*Exercise*
Give the lines below again exactly, starting with the line that holds "Festival Cultura Gospel reúne" and going on through the line that holds "bem como ensejar".

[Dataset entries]

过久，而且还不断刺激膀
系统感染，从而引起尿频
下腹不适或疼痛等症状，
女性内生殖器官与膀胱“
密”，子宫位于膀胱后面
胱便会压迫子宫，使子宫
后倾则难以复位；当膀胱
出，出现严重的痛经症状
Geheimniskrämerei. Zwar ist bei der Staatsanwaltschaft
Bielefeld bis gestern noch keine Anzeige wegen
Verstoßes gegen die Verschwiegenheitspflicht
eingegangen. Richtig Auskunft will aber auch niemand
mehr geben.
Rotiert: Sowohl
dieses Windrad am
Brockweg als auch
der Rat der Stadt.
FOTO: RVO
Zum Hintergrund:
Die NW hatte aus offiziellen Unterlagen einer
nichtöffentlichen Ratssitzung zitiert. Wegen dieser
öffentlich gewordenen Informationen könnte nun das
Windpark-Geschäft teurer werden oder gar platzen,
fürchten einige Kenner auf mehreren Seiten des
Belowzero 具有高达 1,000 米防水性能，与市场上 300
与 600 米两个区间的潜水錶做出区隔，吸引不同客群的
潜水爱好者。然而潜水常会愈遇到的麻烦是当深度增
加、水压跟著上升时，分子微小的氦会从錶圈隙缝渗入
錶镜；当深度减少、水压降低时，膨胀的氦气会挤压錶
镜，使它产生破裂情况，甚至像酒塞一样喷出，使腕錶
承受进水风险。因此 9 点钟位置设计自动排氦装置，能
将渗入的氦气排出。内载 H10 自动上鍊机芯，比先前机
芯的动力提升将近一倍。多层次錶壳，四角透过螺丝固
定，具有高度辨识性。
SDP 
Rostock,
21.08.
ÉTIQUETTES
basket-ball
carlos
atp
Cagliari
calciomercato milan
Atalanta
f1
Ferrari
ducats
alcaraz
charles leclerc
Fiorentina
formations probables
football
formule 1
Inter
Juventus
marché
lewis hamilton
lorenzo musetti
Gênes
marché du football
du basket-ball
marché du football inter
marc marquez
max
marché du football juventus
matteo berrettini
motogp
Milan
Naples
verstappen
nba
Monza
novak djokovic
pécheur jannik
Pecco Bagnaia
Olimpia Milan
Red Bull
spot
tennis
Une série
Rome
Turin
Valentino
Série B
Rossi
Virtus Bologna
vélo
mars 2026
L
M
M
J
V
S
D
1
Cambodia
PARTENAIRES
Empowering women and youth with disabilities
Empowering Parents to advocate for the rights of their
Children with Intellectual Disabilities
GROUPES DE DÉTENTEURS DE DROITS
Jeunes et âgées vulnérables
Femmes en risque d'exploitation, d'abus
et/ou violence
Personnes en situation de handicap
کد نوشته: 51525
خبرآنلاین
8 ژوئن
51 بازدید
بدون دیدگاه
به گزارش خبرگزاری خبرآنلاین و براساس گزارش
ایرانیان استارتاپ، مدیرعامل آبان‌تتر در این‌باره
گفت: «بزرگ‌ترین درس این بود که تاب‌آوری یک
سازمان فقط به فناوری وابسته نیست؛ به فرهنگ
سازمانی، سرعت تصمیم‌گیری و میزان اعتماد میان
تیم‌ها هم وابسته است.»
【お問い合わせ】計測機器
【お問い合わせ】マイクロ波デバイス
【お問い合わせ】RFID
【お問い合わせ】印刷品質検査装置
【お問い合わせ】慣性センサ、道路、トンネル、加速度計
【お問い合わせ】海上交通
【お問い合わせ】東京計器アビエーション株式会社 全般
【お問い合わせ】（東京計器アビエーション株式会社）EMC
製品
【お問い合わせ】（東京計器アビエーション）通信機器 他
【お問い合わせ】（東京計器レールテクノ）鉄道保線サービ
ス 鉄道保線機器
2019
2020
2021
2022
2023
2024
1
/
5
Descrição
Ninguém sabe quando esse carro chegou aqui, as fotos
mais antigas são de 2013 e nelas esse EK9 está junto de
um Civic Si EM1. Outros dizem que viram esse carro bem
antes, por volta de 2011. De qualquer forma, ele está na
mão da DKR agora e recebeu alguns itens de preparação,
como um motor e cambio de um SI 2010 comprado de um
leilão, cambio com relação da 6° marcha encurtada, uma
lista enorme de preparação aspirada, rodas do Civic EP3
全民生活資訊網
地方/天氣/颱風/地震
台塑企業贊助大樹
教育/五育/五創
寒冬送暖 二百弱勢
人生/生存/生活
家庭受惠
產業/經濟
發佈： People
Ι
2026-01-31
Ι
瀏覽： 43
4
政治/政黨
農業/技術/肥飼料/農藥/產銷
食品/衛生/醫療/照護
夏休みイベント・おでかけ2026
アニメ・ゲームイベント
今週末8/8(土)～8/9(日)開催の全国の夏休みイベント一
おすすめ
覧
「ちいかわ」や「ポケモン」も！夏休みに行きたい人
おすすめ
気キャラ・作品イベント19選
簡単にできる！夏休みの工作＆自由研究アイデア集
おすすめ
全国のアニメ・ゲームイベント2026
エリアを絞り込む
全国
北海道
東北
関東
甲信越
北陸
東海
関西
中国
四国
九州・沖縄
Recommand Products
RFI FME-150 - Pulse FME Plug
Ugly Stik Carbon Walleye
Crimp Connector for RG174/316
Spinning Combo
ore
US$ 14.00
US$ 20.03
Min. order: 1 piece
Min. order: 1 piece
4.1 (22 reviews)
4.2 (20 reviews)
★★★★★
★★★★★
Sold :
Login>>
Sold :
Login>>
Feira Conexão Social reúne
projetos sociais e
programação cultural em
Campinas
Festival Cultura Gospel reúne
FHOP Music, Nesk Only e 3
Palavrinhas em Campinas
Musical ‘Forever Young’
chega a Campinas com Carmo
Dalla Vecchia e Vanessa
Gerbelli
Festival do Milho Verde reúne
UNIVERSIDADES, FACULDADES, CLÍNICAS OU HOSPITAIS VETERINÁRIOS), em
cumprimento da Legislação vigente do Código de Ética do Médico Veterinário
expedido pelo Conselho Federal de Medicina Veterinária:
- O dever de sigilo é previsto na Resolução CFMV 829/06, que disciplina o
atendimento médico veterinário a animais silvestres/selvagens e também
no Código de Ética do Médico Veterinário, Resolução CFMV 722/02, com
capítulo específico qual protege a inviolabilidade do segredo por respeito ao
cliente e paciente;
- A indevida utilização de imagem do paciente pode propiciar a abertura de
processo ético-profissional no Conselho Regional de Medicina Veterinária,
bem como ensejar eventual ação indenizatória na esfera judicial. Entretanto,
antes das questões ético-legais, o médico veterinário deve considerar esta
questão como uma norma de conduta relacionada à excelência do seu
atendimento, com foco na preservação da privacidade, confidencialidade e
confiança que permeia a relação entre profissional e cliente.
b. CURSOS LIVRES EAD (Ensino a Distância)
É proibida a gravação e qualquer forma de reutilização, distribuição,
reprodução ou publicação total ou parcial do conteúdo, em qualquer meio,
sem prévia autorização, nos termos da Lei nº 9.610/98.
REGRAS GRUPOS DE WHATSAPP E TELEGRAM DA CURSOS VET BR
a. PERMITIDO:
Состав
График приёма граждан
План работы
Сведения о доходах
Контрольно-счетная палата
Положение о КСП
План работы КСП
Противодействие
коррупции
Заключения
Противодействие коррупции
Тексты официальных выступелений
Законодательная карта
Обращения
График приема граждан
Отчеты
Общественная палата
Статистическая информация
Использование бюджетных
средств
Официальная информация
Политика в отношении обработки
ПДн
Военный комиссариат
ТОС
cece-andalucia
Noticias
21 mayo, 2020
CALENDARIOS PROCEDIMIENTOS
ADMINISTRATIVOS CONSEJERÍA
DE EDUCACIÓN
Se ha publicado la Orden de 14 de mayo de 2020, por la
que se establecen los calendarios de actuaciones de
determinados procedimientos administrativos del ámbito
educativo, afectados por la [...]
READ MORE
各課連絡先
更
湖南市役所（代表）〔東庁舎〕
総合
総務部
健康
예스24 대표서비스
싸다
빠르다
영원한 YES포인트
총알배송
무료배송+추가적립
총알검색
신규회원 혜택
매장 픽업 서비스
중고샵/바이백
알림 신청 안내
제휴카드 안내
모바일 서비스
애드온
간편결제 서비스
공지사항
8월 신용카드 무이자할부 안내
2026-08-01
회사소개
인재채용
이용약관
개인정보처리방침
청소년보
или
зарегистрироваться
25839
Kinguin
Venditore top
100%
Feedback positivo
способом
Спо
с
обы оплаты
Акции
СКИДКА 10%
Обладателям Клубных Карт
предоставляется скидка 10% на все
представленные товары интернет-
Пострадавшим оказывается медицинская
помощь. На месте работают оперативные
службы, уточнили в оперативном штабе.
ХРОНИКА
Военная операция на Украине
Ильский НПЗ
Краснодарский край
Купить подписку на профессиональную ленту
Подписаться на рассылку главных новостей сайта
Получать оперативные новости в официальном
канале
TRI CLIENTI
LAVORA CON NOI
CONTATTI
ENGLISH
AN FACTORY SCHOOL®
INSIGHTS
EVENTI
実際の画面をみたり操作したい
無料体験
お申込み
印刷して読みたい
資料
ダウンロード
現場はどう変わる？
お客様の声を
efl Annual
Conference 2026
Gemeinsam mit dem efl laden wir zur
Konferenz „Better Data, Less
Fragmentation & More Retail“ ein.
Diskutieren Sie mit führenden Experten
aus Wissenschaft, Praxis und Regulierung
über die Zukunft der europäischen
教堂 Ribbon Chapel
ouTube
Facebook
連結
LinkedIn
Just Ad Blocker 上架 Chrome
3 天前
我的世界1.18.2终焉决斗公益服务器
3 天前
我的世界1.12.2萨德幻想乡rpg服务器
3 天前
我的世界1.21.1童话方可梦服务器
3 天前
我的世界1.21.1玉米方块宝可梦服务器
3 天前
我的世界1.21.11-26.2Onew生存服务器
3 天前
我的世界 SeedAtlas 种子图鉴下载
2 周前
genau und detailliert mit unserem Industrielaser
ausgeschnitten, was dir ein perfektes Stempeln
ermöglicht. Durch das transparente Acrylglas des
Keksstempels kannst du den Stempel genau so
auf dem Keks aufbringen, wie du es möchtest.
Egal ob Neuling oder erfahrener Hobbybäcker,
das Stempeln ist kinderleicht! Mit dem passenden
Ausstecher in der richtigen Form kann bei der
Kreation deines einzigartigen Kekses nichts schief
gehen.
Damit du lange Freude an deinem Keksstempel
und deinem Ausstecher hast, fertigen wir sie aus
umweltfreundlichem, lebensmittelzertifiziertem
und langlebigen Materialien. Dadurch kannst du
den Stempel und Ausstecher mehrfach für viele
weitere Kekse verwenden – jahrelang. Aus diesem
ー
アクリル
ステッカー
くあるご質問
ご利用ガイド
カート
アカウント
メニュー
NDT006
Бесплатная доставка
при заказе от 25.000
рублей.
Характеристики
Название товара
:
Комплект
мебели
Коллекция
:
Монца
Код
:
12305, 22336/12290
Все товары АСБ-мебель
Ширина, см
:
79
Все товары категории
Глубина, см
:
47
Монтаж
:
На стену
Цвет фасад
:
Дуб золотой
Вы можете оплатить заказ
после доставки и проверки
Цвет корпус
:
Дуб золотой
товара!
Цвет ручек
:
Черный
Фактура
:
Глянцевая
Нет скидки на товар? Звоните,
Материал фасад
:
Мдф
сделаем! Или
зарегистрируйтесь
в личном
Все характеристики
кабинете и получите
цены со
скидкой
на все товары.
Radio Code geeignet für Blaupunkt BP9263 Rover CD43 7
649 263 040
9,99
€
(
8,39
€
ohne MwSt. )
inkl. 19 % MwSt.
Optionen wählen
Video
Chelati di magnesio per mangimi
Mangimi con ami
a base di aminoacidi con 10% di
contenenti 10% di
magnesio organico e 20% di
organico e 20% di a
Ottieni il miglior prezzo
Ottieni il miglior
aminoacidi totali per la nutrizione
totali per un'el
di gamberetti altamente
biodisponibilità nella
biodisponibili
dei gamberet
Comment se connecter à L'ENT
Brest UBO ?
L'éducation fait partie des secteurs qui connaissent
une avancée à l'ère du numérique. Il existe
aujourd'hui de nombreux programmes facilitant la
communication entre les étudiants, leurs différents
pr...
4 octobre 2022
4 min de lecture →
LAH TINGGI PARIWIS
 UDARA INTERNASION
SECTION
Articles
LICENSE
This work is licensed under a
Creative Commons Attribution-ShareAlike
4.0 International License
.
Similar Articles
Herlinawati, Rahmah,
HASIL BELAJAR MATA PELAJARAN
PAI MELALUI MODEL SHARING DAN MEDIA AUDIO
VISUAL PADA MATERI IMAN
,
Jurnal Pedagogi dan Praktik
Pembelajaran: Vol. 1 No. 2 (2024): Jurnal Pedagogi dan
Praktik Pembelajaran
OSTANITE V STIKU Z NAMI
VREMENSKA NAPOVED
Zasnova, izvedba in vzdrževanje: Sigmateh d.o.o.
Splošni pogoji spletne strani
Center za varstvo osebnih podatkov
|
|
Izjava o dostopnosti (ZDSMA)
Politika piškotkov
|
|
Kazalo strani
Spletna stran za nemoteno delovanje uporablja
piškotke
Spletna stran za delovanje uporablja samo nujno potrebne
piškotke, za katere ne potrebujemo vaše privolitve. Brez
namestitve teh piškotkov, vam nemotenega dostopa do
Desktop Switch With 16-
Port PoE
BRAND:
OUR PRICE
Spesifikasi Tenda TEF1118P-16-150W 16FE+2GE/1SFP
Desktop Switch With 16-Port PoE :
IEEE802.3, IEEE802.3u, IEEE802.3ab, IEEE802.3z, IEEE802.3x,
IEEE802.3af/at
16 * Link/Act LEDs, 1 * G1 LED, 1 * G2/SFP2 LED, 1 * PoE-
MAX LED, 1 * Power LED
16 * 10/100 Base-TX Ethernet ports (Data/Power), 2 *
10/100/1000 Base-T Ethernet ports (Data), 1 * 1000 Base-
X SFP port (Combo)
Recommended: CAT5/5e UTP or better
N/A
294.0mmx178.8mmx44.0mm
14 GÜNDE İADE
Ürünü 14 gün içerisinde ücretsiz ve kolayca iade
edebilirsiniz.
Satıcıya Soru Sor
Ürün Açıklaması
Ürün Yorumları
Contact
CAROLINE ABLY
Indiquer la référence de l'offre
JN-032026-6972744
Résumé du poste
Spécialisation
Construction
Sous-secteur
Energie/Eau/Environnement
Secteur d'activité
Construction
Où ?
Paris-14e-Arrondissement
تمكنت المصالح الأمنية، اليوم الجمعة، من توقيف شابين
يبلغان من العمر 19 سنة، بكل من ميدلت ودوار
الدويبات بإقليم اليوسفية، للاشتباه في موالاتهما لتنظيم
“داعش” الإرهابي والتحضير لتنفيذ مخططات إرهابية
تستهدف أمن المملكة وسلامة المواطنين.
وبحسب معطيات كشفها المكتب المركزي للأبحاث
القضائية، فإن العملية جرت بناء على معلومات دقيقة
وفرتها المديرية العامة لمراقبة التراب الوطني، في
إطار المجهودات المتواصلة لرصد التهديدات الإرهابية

*Exercise output*
Festival Cultura Gospel reúne
FHOP Music, Nesk Only e 3
Palavrinhas em Campinas
Musical ‘Forever Young’
chega a Campinas com Carmo
Dalla Vecchia e Vanessa
Gerbelli
Festival do Milho Verde reúne
UNIVERSIDADES, FACULDADES, CLÍNICAS OU HOSPITAIS VETERINÁRIOS), em
cumprimento da Legislação vigente do Código de Ética do Médico Veterinário
expedido pelo Conselho Federal de Medicina Veterinária:
- O dever de sigilo é previsto na Resolução CFMV 829/06, que disciplina o
atendimento médico veterinário a animais silvestres/selvagens e também
no Código de Ética do Médico Veterinário, Resolução CFMV 722/02, com
capítulo específico qual protege a inviolabilidade do segredo por respeito ao
cliente e paciente;
- A indevida utilização de imagem do paciente pode propiciar a abertura de
processo ético-profissional no Conselho Regional de Medicina Veterinária,
bem como ensejar eventual ação indenizatória na esfera judicial. Entretanto,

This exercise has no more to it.